Visit Gasland Tonight in DC

Tuesday, March 9, 2010

If you're in Washington DC tonight (March 16) and want to see a cracking good documentary film on the dangers of natural gas drilling, then head on over to the Carnegie Institution for Science for a free screening of Gasland at 7 pm. The showing is part of the Environmental Film Festival held annually in DC.

Here is what I wrote in Grist about Gasland after seeing the premiere at the 2010 Sundance Film Festival:

Avant garde filmmaker Josh Fox grew up in Pennsylvania on a pastoral stretch of the Delaware River, which happens to sit on the natural gas-rich Marcellus shale formation. When he got a $100,000 offer to lease his property for natural-gas exploration, Fox felt compelled to chronicle the impact that the natural gas-extraction process known as hydraulic fracturing has had on the American landscape.

Gasland begins by deftly explaining the complicated practice of hydrofracking, which involves injecting toxic chemicals into the ground -- often not far from drinking-water sources -- to force natural gas to the surface. This allows the film's central theme to emerge: that average Americans are under siege from toxic water and air contamination while cavalier energy executives brush aside their concerns.

With his untraditional filmmaking background, Fox elevates the often-dry conventions of environmental documentaries into a persuasive, mood-driven piece. But this is no art film. Fox travels across 25 states, including the drill-punctured lands of Colorado and Texas, to document the debilitating health effects endured by people who have had the misfortune of living near natural-gas wells.
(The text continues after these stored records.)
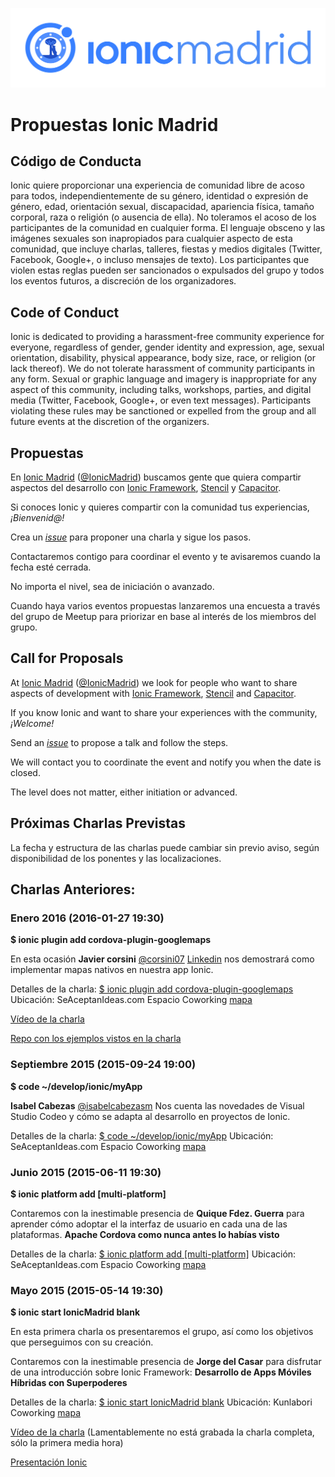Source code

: ![Ionic Madrid](logos/ionic-madrid-landscape.svg)

# Propuestas Ionic Madrid

## Código de Conducta

Ionic quiere proporcionar una experiencia de comunidad libre de acoso para todos, independientemente de su género, identidad o expresión de género, edad, orientación sexual, discapacidad, apariencia física, tamaño corporal, raza o religión (o ausencia de ella). No toleramos el acoso de los participantes de la comunidad en cualquier forma. El lenguaje obsceno y las imágenes sexuales son inapropiados para cualquier aspecto de esta comunidad, que incluye charlas, talleres, fiestas y medios digitales (Twitter, Facebook, Google+, o incluso mensajes de texto). Los participantes que violen estas reglas pueden ser sancionados o expulsados del grupo y todos los eventos futuros, a discreción de los organizadores.

## Code of Conduct

Ionic is dedicated to providing a harassment-free community experience for everyone, regardless of gender, gender identity and expression, age, sexual orientation, disability, physical appearance, body size, race, or religion (or lack thereof). We do not tolerate harassment of community participants in any form. Sexual or graphic language and imagery is inappropriate for any aspect of this community, including talks, workshops, parties, and digital media (Twitter, Facebook, Google+, or even text messages). Participants violating these rules may be sanctioned or expelled from the group and all future events at the discretion of the organizers.

## Propuestas

En [Ionic Madrid](http://www.meetup.com/Ionic-Madrid) ([@IonicMadrid](https://twitter.com/IonicMadrid))
buscamos gente que quiera compartir aspectos del desarrollo con [Ionic Framework](https://ionicframework.com), [Stencil](https://stenciljs.com) y [Capacitor](https://capacitor.ionicframework.com).

Si conoces Ionic y quieres compartir con la comunidad tus experiencias, *¡Bienvenid@!*

Crea un [_issue_](https://github.com/IonicSpain/IonicMadrid/issues/new)
para proponer una charla y sigue los pasos.

Contactaremos contigo para coordinar el evento y te avisaremos cuando la fecha esté cerrada.

No importa el nivel, sea de iniciación o avanzado.

Cuando haya varios eventos propuestas lanzaremos una encuesta a través del grupo de Meetup para priorizar en base al interés de los miembros del grupo.

## Call for Proposals

At [Ionic Madrid](http://www.meetup.com/Ionic-Madrid) ([@IonicMadrid](https://twitter.com/IonicMadrid))
we look for people who want to share aspects of development with [Ionic Framework](http://ionicframework.com), [Stencil](https://stenciljs.com) and [Capacitor](https://capacitor.ionicframework.com).

If you know Ionic and want to share your experiences with the community, *¡Welcome!*

Send an [_issue_](https://github.com/IonicSpain/IonicMadrid/issues/new)
to propose a talk and follow the steps.

We will contact you to coordinate the event and notify you when the date is closed.

The level does not matter, either initiation or advanced.

## Próximas Charlas Previstas

La fecha y estructura de las charlas puede cambiar sin previo aviso,
según disponibilidad de los ponentes y las localizaciones.

## Charlas Anteriores:

### Enero 2016 (2016-01-27 19:30)

**$ ionic plugin add cordova-plugin-googlemaps**

En esta ocasión **Javier corsini** [@corsini07](https://twitter.com/corsini07) [Linkedin](https://www.linkedin.com/in/javiercorsini) nos demostrará como implementar mapas nativos en nuestra app Ionic.

Detalles de la charla: [$ ionic plugin add cordova-plugin-googl­emaps](http://www.meetup.com/Ionic-Madrid/events/228059853/) Ubicación: SeAceptanIdeas.com Espacio Coworking [mapa](https://www.google.com/maps/place/Calle+de+Gutierre+de+Cetina,+24,+28017+Madrid,+Espa%C3%B1a/@40.432883,-3.643554,17z/data=!4m2!3m1!1s0xd422f404b712cb1:0xd3b409da9fc66987?hl=es)

[Vídeo de la charla](https://youtu.be/f-Q0HKxF8wE)

[Repo con los ejemplos vistos en la charla](https://github.com/javiercorsini/ionicmadrid-googlemaps-cordova)

### Septiembre 2015 (2015-09-24 19:00)

**$ code ~/develop/ionic/myApp**

**Isabel Cabezas** [@isabelcabezasm](https://twitter.com/isabelcabezasm) Nos cuenta las novedades de Visual Studio Codeo y cómo se adapta al desarrollo en proyectos de Ionic.

Detalles de la charla: [$ code ~/develop/ionic/myApp](http://www.meetup.com/Ionic-Madrid/events/225252831/) Ubicación: SeAceptanIdeas.com Espacio Coworking [mapa](https://www.google.com/maps/place/Calle+de+Gutierre+de+Cetina,+24,+28017+Madrid,+Espa%C3%B1a/@40.432883,-3.643554,17z/data=!4m2!3m1!1s0xd422f404b712cb1:0xd3b409da9fc66987?hl=es)

### Junio 2015 (2015-06-11 19:30)

**$ ionic platform add [multi-platform]**

Contaremos con la inestimable presencia de **Quique Fdez. Guerra** para aprender cómo adoptar el la interfaz de usuario en cada una de las plataformas. **Apache Cordova como nunca antes lo habías visto**

Detalles de la charla: [$ ionic platform add [multi-platform]](http://www.meetup.com/Ionic-Madrid/events/221887770/) Ubicación: SeAceptanIdeas.com Espacio Coworking [mapa](https://www.google.com/maps/place/Calle+de+Gutierre+de+Cetina,+24,+28017+Madrid,+Espa%C3%B1a/@40.432883,-3.643554,17z/data=!4m2!3m1!1s0xd422f404b712cb1:0xd3b409da9fc66987?hl=es)

### Mayo 2015 (2015-05-14 19:30)

**$ ionic start IonicMadrid blank**

En esta primera charla os presentaremos el grupo, así como los objetivos que perseguimos con su creación.

Contaremos con la inestimable presencia de **Jorge del Casar** para disfrutar de una introducción sobre Ionic Framework: **Desarrollo de Apps Móviles Híbridas con Superpoderes**

Detalles de la charla: [$ ionic start IonicMadrid blank](http://www.meetup.com/Ionic-Madrid/events/221700958/)
Ubicación: Kunlabori Coworking [mapa](http://maps.google.com/maps?f=q&hl=en&q=calle+eduardo+vicente+7%2C+Madrid%2C+es)

[Vídeo de la charla](https://www.youtube.com/watch?v=L1PWFDL8GFo) (Lamentablemente no está grabada la charla completa, sólo la primera media hora)

[Presentación Ionic](http://ionicframework.com/present-ionic/slides/#/)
Gasland's subjects aren't crunchy types ensconced in eco-conscious enclaves like Boulder. Most are rural families and ranchers who could easily have cast a McCain vote in the last election. Yet they seethe at an unsympathetic natural-gas industry that clings to the eroding notion that its product is safe and environmentally friendly, and that fights tooth and nail to protect its Bush-era exemption from the Safe Drinking Water Act.

And then there's the flammable tap water. In one home after another, Fox and his subjects put lighters to faucets to show how sloppy drilling has let gas leak directly into drinking water. The pyrotechnic parlor trick is good cinema; combined with images of endless parades of heavy trucks to and from drill sites, it makes the visually quantifiable point that the natural-gas industry has engaged in a rabid, decade-long expansion without much thought to the consequences.

Fox is hopeful that a distribution deal is imminent for Gasland. Robert Koehler's swooning review in Variety -- which says Gasland is so "potent" that it could be the rare film that forces social change -- could help make studio distribution a reality. At Monday night's screening at Sundance, Fox was greeted by a roaring crowd and choked-up audience members during the Q&A session. If that's any indication, the future of Gasland is as bright as flaming tap water.